[Stored items]
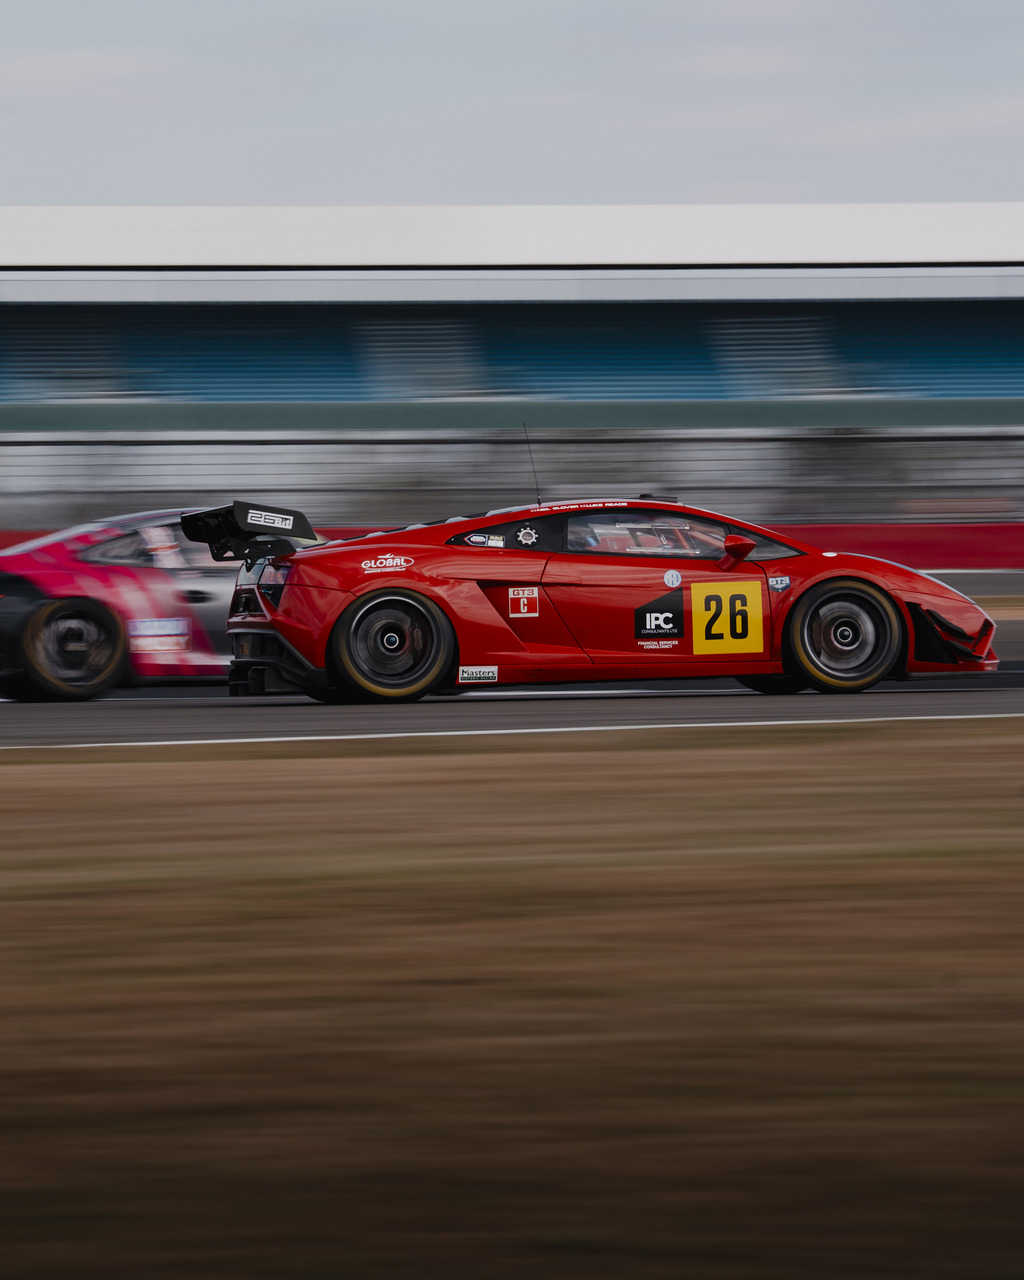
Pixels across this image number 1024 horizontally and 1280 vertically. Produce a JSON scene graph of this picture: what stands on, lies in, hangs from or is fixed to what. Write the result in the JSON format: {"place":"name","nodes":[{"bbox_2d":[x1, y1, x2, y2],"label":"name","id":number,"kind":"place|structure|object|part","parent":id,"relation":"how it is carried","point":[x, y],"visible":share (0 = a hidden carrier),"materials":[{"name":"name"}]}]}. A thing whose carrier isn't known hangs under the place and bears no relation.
{"place":"outdoors","nodes":[
{"label":"outdoors","id":0,"kind":"place"},
{"bbox_2d":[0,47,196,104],"label":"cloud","id":1,"kind":"structure","parent":0,"point":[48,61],"materials":[{"name":"white"}]},
{"bbox_2d":[0,524,1022,569],"label":"red barrier","id":2,"kind":"structure","parent":0,"point":[961,544],"materials":[{"name":"red paint"}]},
{"bbox_2d":[0,718,1023,1279],"label":"lawn","id":3,"kind":"structure","parent":0,"point":[12,768],"materials":[{"name":"brown"}]},
{"bbox_2d":[0,0,1023,209],"label":"sky","id":4,"kind":"structure","parent":0,"point":[992,184],"materials":[{"name":"grey"}]},
{"bbox_2d":[0,579,1023,746],"label":"race track","id":5,"kind":"structure","parent":0,"point":[937,686],"materials":[{"name":"grey asphalt"}]},
{"bbox_2d":[0,508,288,701],"label":"car","id":6,"kind":"object","parent":5,"relation":"on","point":[9,566],"visible":0.54,"materials":[{"name":"pink metal"}]},
{"label":"wheel","id":7,"kind":"part","parent":6,"relation":"part of","materials":[{"name":"black rubber"}]},
{"bbox_2d":[126,617,190,653],"label":"sticker","id":8,"kind":"object","parent":6,"relation":"attached to","point":[175,626],"visible":0.94,"materials":[{"name":"white"}]},
{"bbox_2d":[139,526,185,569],"label":"person","id":9,"kind":"object","parent":6,"relation":"in","point":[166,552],"visible":0.57},
{"bbox_2d":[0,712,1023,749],"label":"white line","id":10,"kind":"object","parent":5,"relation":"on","point":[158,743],"visible":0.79,"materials":[{"name":"white paint"}]},
{"bbox_2d":[213,496,996,705],"label":"red race car","id":11,"kind":"object","parent":5,"relation":"on","point":[362,604],"visible":0.97,"materials":[{"name":"red metal"}]},
{"bbox_2d":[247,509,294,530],"label":"sticker","id":12,"kind":"object","parent":11,"relation":"attached to","point":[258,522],"visible":0.98,"materials":[{"name":"white plastic"}]},
{"label":"wheel","id":13,"kind":"part","parent":11,"relation":"part of","materials":[{"name":"black rubber"}]},
{"bbox_2d":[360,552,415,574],"label":"sticker","id":14,"kind":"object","parent":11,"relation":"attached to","point":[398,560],"visible":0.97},
{"bbox_2d":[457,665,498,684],"label":"sticker","id":15,"kind":"object","parent":11,"relation":"attached to","point":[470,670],"visible":0.97,"materials":[{"name":"white plastic"}]},
{"bbox_2d":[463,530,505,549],"label":"sticker","id":16,"kind":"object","parent":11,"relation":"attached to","point":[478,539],"visible":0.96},
{"bbox_2d":[508,586,539,618],"label":"sticker","id":17,"kind":"object","parent":11,"relation":"attached to","point":[525,607],"visible":0.97,"materials":[{"name":"red plastic"}]},
{"bbox_2d":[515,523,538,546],"label":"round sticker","id":18,"kind":"object","parent":11,"relation":"attached to","point":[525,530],"visible":0.96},
{"bbox_2d":[523,425,541,506],"label":"antenna","id":19,"kind":"object","parent":11,"relation":"attached to","point":[539,500],"visible":0.79,"materials":[{"name":"black metal"}]},
{"label":"windows","id":20,"kind":"part","parent":11,"relation":"part of","materials":[{"name":"glass"}]},
{"bbox_2d":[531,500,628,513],"label":"sticker","id":21,"kind":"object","parent":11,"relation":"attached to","point":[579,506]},
{"bbox_2d":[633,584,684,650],"label":"sticker","id":22,"kind":"object","parent":11,"relation":"attached to","point":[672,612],"visible":0.97,"materials":[{"name":"black plastic"}]},
{"bbox_2d":[628,520,698,555],"label":"driver","id":23,"kind":"object","parent":11,"relation":"in","point":[661,539],"visible":0.26},
{"bbox_2d":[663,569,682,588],"label":"round sticker","id":24,"kind":"object","parent":11,"relation":"attached to","point":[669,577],"visible":0.95,"materials":[{"name":"white plastic"}]},
{"bbox_2d":[688,577,766,655],"label":"number sticker","id":25,"kind":"object","parent":11,"relation":"attached to","point":[699,645],"visible":0.98,"materials":[{"name":"yellow plastic"}]},
{"label":"mirror","id":26,"kind":"part","parent":11,"relation":"part of","materials":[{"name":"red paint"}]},
{"bbox_2d":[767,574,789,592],"label":"sticker","id":27,"kind":"object","parent":11,"relation":"attached to","point":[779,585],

### Task description:
All of the records need repeating exactly, except for the pictures.

### Task output:
Pixels across this image number 1024 horizontally and 1280 vertically. Produce a JSON scene graph of this picture: what stands on, lies in, hangs from or is fixed to what. Write the result in the JSON format: {"place":"name","nodes":[{"bbox_2d":[x1, y1, x2, y2],"label":"name","id":number,"kind":"place|structure|object|part","parent":id,"relation":"how it is carried","point":[x, y],"visible":share (0 = a hidden carrier),"materials":[{"name":"name"}]}]}. A thing whose carrier isn't known hangs under the place and bears no relation.
{"place":"outdoors","nodes":[
{"label":"outdoors","id":0,"kind":"place"},
{"bbox_2d":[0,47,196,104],"label":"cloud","id":1,"kind":"structure","parent":0,"point":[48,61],"materials":[{"name":"white"}]},
{"bbox_2d":[0,524,1022,569],"label":"red barrier","id":2,"kind":"structure","parent":0,"point":[961,544],"materials":[{"name":"red paint"}]},
{"bbox_2d":[0,718,1023,1279],"label":"lawn","id":3,"kind":"structure","parent":0,"point":[12,768],"materials":[{"name":"brown"}]},
{"bbox_2d":[0,0,1023,209],"label":"sky","id":4,"kind":"structure","parent":0,"point":[992,184],"materials":[{"name":"grey"}]},
{"bbox_2d":[0,579,1023,746],"label":"race track","id":5,"kind":"structure","parent":0,"point":[937,686],"materials":[{"name":"grey asphalt"}]},
{"bbox_2d":[0,508,288,701],"label":"car","id":6,"kind":"object","parent":5,"relation":"on","point":[9,566],"visible":0.54,"materials":[{"name":"pink metal"}]},
{"label":"wheel","id":7,"kind":"part","parent":6,"relation":"part of","materials":[{"name":"black rubber"}]},
{"bbox_2d":[126,617,190,653],"label":"sticker","id":8,"kind":"object","parent":6,"relation":"attached to","point":[175,626],"visible":0.94,"materials":[{"name":"white"}]},
{"bbox_2d":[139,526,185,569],"label":"person","id":9,"kind":"object","parent":6,"relation":"in","point":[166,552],"visible":0.57},
{"bbox_2d":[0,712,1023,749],"label":"white line","id":10,"kind":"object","parent":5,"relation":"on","point":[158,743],"visible":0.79,"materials":[{"name":"white paint"}]},
{"bbox_2d":[213,496,996,705],"label":"red race car","id":11,"kind":"object","parent":5,"relation":"on","point":[362,604],"visible":0.97,"materials":[{"name":"red metal"}]},
{"bbox_2d":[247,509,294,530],"label":"sticker","id":12,"kind":"object","parent":11,"relation":"attached to","point":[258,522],"visible":0.98,"materials":[{"name":"white plastic"}]},
{"label":"wheel","id":13,"kind":"part","parent":11,"relation":"part of","materials":[{"name":"black rubber"}]},
{"bbox_2d":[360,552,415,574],"label":"sticker","id":14,"kind":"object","parent":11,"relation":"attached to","point":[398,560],"visible":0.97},
{"bbox_2d":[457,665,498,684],"label":"sticker","id":15,"kind":"object","parent":11,"relation":"attached to","point":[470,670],"visible":0.97,"materials":[{"name":"white plastic"}]},
{"bbox_2d":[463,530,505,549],"label":"sticker","id":16,"kind":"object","parent":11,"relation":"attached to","point":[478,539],"visible":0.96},
{"bbox_2d":[508,586,539,618],"label":"sticker","id":17,"kind":"object","parent":11,"relation":"attached to","point":[525,607],"visible":0.97,"materials":[{"name":"red plastic"}]},
{"bbox_2d":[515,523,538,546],"label":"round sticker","id":18,"kind":"object","parent":11,"relation":"attached to","point":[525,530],"visible":0.96},
{"bbox_2d":[523,425,541,506],"label":"antenna","id":19,"kind":"object","parent":11,"relation":"attached to","point":[539,500],"visible":0.79,"materials":[{"name":"black metal"}]},
{"label":"windows","id":20,"kind":"part","parent":11,"relation":"part of","materials":[{"name":"glass"}]},
{"bbox_2d":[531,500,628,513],"label":"sticker","id":21,"kind":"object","parent":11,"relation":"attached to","point":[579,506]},
{"bbox_2d":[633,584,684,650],"label":"sticker","id":22,"kind":"object","parent":11,"relation":"attached to","point":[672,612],"visible":0.97,"materials":[{"name":"black plastic"}]},
{"bbox_2d":[628,520,698,555],"label":"driver","id":23,"kind":"object","parent":11,"relation":"in","point":[661,539],"visible":0.26},
{"bbox_2d":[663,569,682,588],"label":"round sticker","id":24,"kind":"object","parent":11,"relation":"attached to","point":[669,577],"visible":0.95,"materials":[{"name":"white plastic"}]},
{"bbox_2d":[688,577,766,655],"label":"number sticker","id":25,"kind":"object","parent":11,"relation":"attached to","point":[699,645],"visible":0.98,"materials":[{"name":"yellow plastic"}]},
{"label":"mirror","id":26,"kind":"part","parent":11,"relation":"part of","materials":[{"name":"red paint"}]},
{"bbox_2d":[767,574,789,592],"label":"sticker","id":27,"kind":"object","parent":11,"relation":"attached to","point":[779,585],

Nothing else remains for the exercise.